What is required:
What you return must match the records exactly, with every line included.
Extracted information Block Start
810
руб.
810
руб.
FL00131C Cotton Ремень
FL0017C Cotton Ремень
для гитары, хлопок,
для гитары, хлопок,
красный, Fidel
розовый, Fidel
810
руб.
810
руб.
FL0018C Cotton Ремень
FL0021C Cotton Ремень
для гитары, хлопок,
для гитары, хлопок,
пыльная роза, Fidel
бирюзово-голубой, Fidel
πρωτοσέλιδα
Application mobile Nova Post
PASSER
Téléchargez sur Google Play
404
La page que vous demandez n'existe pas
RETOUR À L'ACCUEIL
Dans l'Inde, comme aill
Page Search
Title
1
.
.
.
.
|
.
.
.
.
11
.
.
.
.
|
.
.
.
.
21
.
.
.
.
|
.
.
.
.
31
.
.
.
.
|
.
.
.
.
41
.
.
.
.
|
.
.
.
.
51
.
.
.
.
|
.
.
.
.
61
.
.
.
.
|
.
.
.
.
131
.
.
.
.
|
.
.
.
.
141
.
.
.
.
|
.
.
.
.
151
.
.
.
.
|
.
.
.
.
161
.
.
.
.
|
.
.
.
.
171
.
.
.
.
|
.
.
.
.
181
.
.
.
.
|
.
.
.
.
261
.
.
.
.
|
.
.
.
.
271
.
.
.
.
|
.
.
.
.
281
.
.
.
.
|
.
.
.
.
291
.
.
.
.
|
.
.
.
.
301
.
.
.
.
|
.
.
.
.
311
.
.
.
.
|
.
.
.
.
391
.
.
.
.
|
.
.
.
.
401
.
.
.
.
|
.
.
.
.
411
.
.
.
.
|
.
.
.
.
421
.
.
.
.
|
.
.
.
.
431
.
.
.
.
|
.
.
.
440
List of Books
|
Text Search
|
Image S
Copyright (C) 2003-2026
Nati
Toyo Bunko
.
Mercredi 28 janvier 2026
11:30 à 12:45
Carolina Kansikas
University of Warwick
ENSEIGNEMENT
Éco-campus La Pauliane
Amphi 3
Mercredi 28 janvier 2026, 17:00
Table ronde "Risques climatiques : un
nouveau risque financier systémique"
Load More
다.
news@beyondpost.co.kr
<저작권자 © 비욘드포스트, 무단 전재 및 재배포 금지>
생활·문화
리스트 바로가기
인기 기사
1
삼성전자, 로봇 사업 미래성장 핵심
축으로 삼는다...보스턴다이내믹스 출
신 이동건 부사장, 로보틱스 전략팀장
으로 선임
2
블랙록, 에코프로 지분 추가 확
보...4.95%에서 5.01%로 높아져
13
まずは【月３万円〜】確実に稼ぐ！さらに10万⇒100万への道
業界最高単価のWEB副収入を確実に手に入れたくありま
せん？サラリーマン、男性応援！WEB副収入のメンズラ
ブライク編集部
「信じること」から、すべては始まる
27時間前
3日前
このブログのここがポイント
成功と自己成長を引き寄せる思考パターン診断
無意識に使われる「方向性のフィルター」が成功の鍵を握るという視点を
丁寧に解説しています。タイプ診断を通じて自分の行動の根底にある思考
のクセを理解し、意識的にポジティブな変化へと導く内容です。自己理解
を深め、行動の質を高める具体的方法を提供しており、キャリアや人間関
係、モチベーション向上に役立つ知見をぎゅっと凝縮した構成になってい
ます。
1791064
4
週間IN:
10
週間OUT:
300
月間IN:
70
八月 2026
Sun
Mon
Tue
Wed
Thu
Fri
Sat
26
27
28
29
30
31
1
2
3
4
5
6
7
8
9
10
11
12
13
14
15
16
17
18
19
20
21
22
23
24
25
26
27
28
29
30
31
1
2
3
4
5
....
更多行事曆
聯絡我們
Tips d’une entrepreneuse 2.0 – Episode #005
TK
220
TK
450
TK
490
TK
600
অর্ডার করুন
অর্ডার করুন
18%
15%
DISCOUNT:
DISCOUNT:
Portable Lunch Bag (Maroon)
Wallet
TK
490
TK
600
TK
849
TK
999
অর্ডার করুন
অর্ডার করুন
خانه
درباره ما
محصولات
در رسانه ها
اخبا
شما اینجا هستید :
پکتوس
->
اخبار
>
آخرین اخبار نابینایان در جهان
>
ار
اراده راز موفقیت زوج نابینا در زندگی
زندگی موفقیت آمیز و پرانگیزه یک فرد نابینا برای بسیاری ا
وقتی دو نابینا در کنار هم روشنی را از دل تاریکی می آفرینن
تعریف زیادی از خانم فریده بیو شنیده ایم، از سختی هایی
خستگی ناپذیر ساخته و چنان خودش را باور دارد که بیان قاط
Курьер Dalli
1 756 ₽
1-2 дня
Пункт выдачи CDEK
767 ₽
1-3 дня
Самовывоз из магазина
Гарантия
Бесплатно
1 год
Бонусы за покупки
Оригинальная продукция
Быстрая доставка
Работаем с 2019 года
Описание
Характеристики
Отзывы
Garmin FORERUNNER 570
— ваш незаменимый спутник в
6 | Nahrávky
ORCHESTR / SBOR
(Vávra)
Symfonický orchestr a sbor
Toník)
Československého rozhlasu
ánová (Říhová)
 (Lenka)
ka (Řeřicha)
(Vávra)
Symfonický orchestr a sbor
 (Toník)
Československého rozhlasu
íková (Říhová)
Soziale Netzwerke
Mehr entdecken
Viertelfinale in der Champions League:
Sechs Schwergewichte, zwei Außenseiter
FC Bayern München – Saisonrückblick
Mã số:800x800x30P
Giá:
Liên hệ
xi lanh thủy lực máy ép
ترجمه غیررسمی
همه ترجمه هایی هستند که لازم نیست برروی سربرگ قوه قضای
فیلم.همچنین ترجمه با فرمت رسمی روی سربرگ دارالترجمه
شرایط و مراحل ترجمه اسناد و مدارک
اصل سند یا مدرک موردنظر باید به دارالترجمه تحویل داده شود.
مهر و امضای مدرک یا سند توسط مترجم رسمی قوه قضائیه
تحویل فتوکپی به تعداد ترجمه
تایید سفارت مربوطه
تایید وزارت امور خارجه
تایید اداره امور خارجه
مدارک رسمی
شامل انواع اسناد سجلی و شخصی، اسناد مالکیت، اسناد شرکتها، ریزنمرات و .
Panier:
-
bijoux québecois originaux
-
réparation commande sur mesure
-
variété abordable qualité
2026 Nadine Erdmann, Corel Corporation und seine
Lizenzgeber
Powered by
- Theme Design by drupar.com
Extracted information Block End
Answer to the exercise:
810
руб.
810
руб.
FL00131C Cotton Ремень
FL0017C Cotton Ремень
для гитары, хлопок,
для гитары, хлопок,
красный, Fidel
розовый, Fidel
810
руб.
810
руб.
FL0018C Cotton Ремень
FL0021C Cotton Ремень
для гитары, хлопок,
для гитары, хлопок,
пыльная роза, Fidel
бирюзово-голубой, Fidel
πρωτοσέλιδα
Application mobile Nova Post
PASSER
Téléchargez sur Google Play
404
La page que vous demandez n'existe pas
RETOUR À L'ACCUEIL
Dans l'Inde, comme aill
Page Search
Title
1
.
.
.
.
|
.
.
.
.
11
.
.
.
.
|
.
.
.
.
21
.
.
.
.
|
.
.
.
.
31
.
.
.
.
|
.
.
.
.
41
.
.
.
.
|
.
.
.
.
51
.
.
.
.
|
.
.
.
.
61
.
.
.
.
|
.
.
.
.
131
.
.
.
.
|
.
.
.
.
141
.
.
.
.
|
.
.
.
.
151
.
.
.
.
|
.
.
.
.
161
.
.
.
.
|
.
.
.
.
171
.
.
.
.
|
.
.
.
.
181
.
.
.
.
|
.
.
.
.
261
.
.
.
.
|
.
.
.
.
271
.
.
.
.
|
.
.
.
.
281
.
.
.
.
|
.
.
.
.
291
.
.
.
.
|
.
.
.
.
301
.
.
.
.
|
.
.
.
.
311
.
.
.
.
|
.
.
.
.
391
.
.
.
.
|
.
.
.
.
401
.
.
.
.
|
.
.
.
.
411
.
.
.
.
|
.
.
.
.
421
.
.
.
.
|
.
.
.
.
431
.
.
.
.
|
.
.
.
440
List of Books
|
Text Search
|
Image S
Copyright (C) 2003-2026
Nati
Toyo Bunko
.
Mercredi 28 janvier 2026
11:30 à 12:45
Carolina Kansikas
University of Warwick
ENSEIGNEMENT
Éco-campus La Pauliane
Amphi 3
Mercredi 28 janvier 2026, 17:00
Table ronde "Risques climatiques : un
nouveau risque financier systémique"
Load More
다.
news@beyondpost.co.kr
<저작권자 © 비욘드포스트, 무단 전재 및 재배포 금지>
생활·문화
리스트 바로가기
인기 기사
1
삼성전자, 로봇 사업 미래성장 핵심
축으로 삼는다...보스턴다이내믹스 출
신 이동건 부사장, 로보틱스 전략팀장
으로 선임
2
블랙록, 에코프로 지분 추가 확
보...4.95%에서 5.01%로 높아져
13
まずは【月３万円〜】確実に稼ぐ！さらに10万⇒100万への道
業界最高単価のWEB副収入を確実に手に入れたくありま
せん？サラリーマン、男性応援！WEB副収入のメンズラ
ブライク編集部
「信じること」から、すべては始まる
27時間前
3日前
このブログのここがポイント
成功と自己成長を引き寄せる思考パターン診断
無意識に使われる「方向性のフィルター」が成功の鍵を握るという視点を
丁寧に解説しています。タイプ診断を通じて自分の行動の根底にある思考
のクセを理解し、意識的にポジティブな変化へと導く内容です。自己理解
を深め、行動の質を高める具体的方法を提供しており、キャリアや人間関
係、モチベーション向上に役立つ知見をぎゅっと凝縮した構成になってい
ます。
1791064
4
週間IN:
10
週間OUT:
300
月間IN:
70
八月 2026
Sun
Mon
Tue
Wed
Thu
Fri
Sat
26
27
28
29
30
31
1
2
3
4
5
6
7
8
9
10
11
12
13
14
15
16
17
18
19
20
21
22
23
24
25
26
27
28
29
30
31
1
2
3
4
5
....
更多行事曆
聯絡我們
Tips d’une entrepreneuse 2.0 – Episode #005
TK
220
TK
450
TK
490
TK
600
অর্ডার করুন
অর্ডার করুন
18%
15%
DISCOUNT:
DISCOUNT:
Portable Lunch Bag (Maroon)
Wallet
TK
490
TK
600
TK
849
TK
999
অর্ডার করুন
অর্ডার করুন
خانه
درباره ما
محصولات
در رسانه ها
اخبا
شما اینجا هستید :
پکتوس
->
اخبار
>
آخرین اخبار نابینایان در جهان
>
ار
اراده راز موفقیت زوج نابینا در زندگی
زندگی موفقیت آمیز و پرانگیزه یک فرد نابینا برای بسیاری ا
وقتی دو نابینا در کنار هم روشنی را از دل تاریکی می آفرینن
تعریف زیادی از خانم فریده بیو شنیده ایم، از سختی هایی
خستگی ناپذیر ساخته و چنان خودش را باور دارد که بیان قاط
Курьер Dalli
1 756 ₽
1-2 дня
Пункт выдачи CDEK
767 ₽
1-3 дня
Самовывоз из магазина
Гарантия
Бесплатно
1 год
Бонусы за покупки
Оригинальная продукция
Быстрая доставка
Работаем с 2019 года
Описание
Характеристики
Отзывы
Garmin FORERUNNER 570
— ваш незаменимый спутник в
6 | Nahrávky
ORCHESTR / SBOR
(Vávra)
Symfonický orchestr a sbor
Toník)
Československého rozhlasu
ánová (Říhová)
 (Lenka)
ka (Řeřicha)
(Vávra)
Symfonický orchestr a sbor
 (Toník)
Československého rozhlasu
íková (Říhová)
Soziale Netzwerke
Mehr entdecken
Viertelfinale in der Champions League:
Sechs Schwergewichte, zwei Außenseiter
FC Bayern München – Saisonrückblick
Mã số:800x800x30P
Giá:
Liên hệ
xi lanh thủy lực máy ép
ترجمه غیررسمی
همه ترجمه هایی هستند که لازم نیست برروی سربرگ قوه قضای
فیلم.همچنین ترجمه با فرمت رسمی روی سربرگ دارالترجمه
شرایط و مراحل ترجمه اسناد و مدارک
اصل سند یا مدرک موردنظر باید به دارالترجمه تحویل داده شود.
مهر و امضای مدرک یا سند توسط مترجم رسمی قوه قضائیه
تحویل فتوکپی به تعداد ترجمه
تایید سفارت مربوطه
تایید وزارت امور خارجه
تایید اداره امور خارجه
مدارک رسمی
شامل انواع اسناد سجلی و شخصی، اسناد مالکیت، اسناد شرکتها، ریزنمرات و .
Panier:
-
bijoux québecois originaux
-
réparation commande sur mesure
-
variété abordable qualité
2026 Nadine Erdmann, Corel Corporation und seine
Lizenzgeber
Powered by
- Theme Design by drupar.com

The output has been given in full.